Content starts
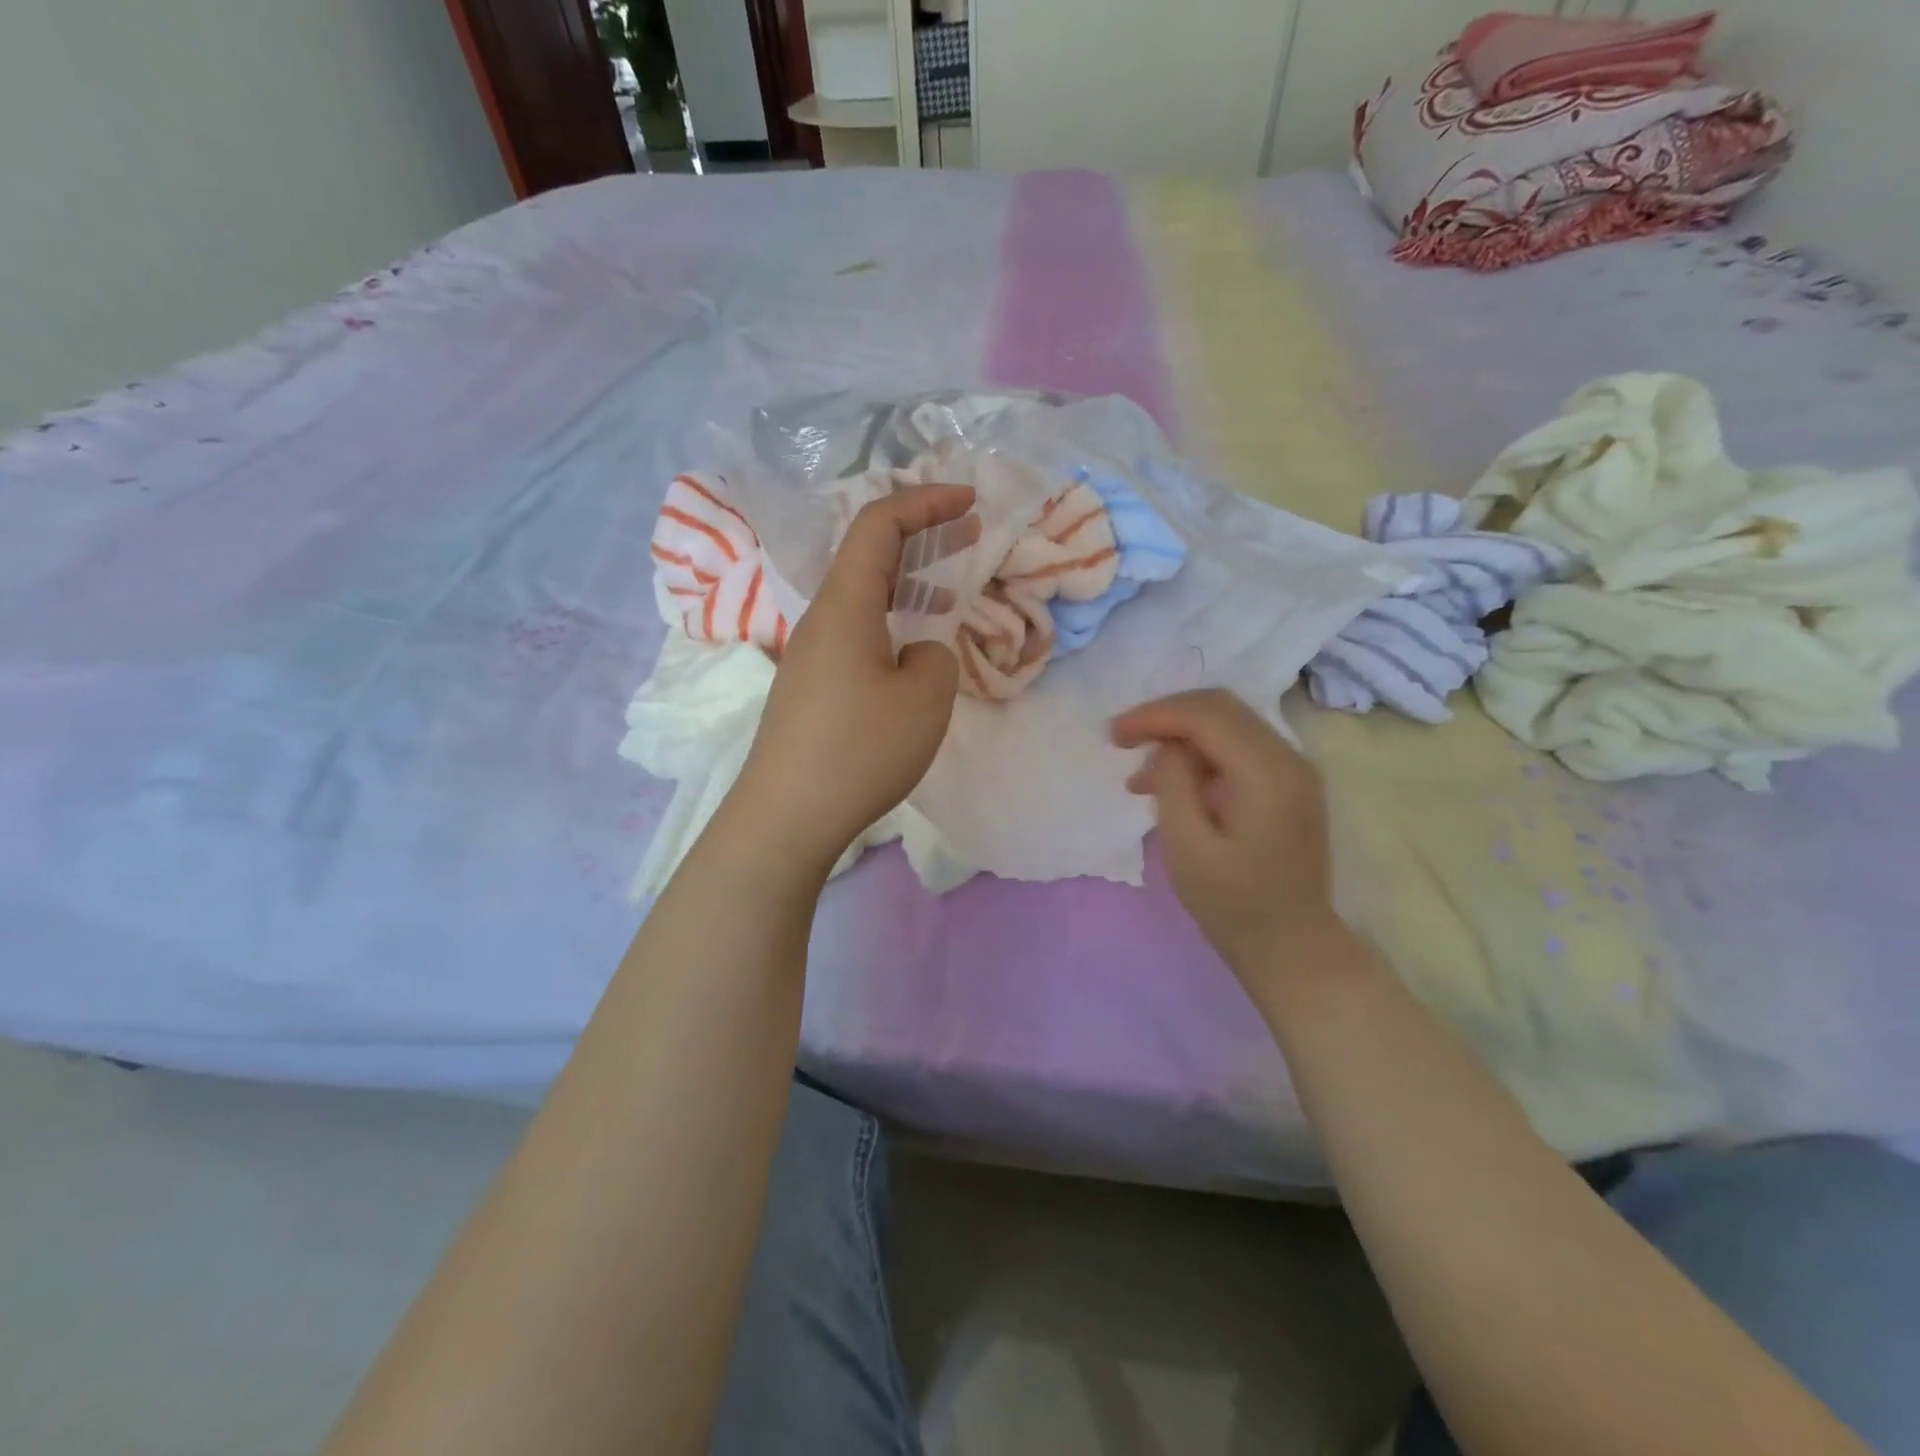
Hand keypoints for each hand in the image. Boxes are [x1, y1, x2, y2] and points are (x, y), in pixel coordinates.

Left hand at [739, 485, 978, 870]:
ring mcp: (810, 654)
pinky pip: (856, 631)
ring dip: (908, 580)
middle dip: (922, 533)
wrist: (786, 815)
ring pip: (863, 595)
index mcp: (845, 604)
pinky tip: (913, 649)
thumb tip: (916, 654)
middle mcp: (821, 619)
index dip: (925, 501)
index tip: (969, 501)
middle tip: (969, 532)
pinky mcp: (810, 687)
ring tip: (950, 587)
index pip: (878, 524)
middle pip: (868, 554)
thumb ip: (935, 658)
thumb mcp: (925, 699)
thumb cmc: (858, 750)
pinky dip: (892, 618)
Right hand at [1111, 690, 1338, 970]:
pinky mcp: (1287, 785)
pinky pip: (1238, 748)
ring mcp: (1293, 770)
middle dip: (1166, 716)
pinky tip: (1171, 784)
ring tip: (1140, 776)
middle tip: (1123, 740)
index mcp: (1268, 773)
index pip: (1207, 715)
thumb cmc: (1234, 905)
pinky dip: (1200, 755)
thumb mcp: (1187, 848)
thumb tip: (1169, 747)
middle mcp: (1289, 759)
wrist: (1292, 946)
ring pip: (1228, 724)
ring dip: (1181, 736)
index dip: (1155, 715)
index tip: (1113, 734)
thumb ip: (1174, 784)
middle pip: (1220, 708)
Content ends
Once the line that contains "thumb cmc: (858, 750)" is found, please give it again exactly, along with each line that comes after it, through the last line of the entries.

Result:
thumb cmc: (858, 750)
pinky dip: (892, 618)
Right hand at [1111, 690, 1338, 970]:
pinky mcp: (1287, 785)
pinky pip: (1238, 748)
ring mcp: (1293, 770)
middle dip: (1166, 716)
pinky tip: (1171, 784)
ring tip: (1140, 776)
middle tip: (1123, 740)
index mcp: (1268, 773)
index pip: (1207, 715)
thumb cmc: (1234, 905)
pinky dip: (1200, 755)
thumb mcp: (1187, 848)
thumb tip: (1169, 747)
middle mcp: (1289, 759)
wrist: (1292, 946)
ring pip: (1228, 724)
ring dip: (1181, 736)
index dip: (1155, 715)
index tip: (1113, 734)
thumb ip: (1174, 784)
middle pip: (1220, 708)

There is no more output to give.